Transcribed page contents
┌────────
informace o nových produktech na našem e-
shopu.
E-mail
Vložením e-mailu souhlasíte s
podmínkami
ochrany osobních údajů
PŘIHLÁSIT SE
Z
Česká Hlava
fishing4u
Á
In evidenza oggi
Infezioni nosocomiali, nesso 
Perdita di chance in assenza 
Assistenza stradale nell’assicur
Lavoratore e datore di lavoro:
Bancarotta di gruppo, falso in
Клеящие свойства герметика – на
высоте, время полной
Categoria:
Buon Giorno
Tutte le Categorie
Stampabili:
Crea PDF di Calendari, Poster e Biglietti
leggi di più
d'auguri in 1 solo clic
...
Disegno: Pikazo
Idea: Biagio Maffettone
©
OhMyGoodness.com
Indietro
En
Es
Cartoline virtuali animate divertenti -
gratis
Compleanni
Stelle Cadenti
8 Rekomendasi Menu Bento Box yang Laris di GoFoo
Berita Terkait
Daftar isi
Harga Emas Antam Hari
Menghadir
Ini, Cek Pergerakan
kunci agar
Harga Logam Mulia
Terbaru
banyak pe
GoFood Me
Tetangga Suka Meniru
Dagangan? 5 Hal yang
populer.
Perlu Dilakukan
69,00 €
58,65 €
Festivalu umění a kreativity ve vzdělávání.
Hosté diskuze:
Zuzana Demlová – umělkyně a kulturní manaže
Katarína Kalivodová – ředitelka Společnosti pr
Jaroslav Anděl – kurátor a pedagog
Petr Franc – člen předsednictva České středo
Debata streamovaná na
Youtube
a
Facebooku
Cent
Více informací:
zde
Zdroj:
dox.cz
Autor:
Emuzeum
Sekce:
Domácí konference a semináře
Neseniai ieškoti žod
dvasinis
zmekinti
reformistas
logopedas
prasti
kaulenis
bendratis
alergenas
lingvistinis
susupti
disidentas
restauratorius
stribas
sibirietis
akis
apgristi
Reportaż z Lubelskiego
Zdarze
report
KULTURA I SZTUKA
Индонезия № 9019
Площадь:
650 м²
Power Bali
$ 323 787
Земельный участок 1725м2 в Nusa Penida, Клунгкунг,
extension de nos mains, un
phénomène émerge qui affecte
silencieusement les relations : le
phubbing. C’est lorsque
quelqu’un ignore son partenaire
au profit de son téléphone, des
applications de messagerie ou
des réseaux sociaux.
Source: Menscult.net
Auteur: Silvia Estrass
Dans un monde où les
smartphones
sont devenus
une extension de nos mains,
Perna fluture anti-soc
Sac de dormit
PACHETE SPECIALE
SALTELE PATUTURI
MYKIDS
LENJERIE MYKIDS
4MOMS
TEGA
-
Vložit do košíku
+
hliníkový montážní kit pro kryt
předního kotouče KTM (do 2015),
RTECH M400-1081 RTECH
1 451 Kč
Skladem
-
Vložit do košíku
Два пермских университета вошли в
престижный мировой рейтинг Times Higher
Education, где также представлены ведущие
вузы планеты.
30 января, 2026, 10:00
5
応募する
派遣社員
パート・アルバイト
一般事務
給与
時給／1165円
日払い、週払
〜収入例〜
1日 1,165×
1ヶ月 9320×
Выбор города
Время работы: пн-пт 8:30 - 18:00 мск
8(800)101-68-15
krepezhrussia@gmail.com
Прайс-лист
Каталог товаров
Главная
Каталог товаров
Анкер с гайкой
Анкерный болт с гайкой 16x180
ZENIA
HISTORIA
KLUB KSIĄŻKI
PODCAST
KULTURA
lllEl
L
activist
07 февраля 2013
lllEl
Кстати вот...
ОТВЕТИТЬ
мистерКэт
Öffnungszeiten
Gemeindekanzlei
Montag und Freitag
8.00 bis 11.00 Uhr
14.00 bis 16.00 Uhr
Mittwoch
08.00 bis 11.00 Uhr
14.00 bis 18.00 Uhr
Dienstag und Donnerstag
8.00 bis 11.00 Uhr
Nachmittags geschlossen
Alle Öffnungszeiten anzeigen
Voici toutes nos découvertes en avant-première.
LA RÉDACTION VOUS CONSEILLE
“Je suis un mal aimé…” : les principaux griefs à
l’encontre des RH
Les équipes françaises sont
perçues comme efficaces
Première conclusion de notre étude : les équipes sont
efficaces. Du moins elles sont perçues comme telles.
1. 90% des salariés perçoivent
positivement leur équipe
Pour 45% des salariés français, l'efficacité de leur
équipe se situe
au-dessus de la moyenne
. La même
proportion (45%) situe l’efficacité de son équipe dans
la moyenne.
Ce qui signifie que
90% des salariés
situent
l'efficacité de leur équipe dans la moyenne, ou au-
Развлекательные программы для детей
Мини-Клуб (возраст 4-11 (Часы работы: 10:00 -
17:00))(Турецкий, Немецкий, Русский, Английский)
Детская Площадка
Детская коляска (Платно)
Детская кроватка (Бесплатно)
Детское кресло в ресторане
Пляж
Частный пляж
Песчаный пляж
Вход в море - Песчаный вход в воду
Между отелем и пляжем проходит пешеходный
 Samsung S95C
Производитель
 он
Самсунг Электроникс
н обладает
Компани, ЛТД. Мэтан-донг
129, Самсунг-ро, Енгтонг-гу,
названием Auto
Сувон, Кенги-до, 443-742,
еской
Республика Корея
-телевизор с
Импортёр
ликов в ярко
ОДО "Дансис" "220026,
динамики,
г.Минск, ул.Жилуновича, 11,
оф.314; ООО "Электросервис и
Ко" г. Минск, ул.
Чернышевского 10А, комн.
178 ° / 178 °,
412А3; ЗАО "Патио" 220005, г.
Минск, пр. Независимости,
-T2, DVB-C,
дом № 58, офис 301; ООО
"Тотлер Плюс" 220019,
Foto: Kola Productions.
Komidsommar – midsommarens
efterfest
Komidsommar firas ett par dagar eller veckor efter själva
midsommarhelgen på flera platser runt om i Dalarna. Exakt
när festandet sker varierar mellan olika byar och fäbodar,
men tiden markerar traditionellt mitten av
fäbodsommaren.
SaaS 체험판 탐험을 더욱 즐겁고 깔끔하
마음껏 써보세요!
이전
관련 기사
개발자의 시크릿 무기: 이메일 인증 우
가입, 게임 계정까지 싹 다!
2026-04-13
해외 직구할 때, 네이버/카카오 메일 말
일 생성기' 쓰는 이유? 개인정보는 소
└────────
WORK TASK. The lines above, starting at the one with "sont devenus" and ending at the one with "Анкер с гайкой", are the only ones to return, exactly as written.

RESPONSE.
sont devenus
une extension de nos mains,
Perna fluture anti-soc
Sac de dormit
PACHETE SPECIALE
SALTELE PATUTURI
MYKIDS
LENJERIE MYKIDS
4MOMS
TEGA
-
Vložit do košíku
+
hliníkový montážní kit pro kryt
předního kotouče KTM (do 2015),
RTECH M400-1081 RTECH
1 451 Kč
Skladem
-
Vložit do košíku
Два пермских университета вошли в
престижный мировой рейтинг Times Higher
Education, где также представлены ведущие
вузы планеты.
30 января, 2026, 10:00
5
応募する
派遣社員
パート・アルバイト
一般事務
給与
時給／1165円
日払い、週払
〜収入例〜
1日 1,165×
1ヶ月 9320×
Выбор города
Время работы: пн-пт 8:30 - 18:00 мск
8(800)101-68-15
krepezhrussia@gmail.com
Прайс-лист
Каталог товаров
Главная
Каталог товаров
Анкер с гайкой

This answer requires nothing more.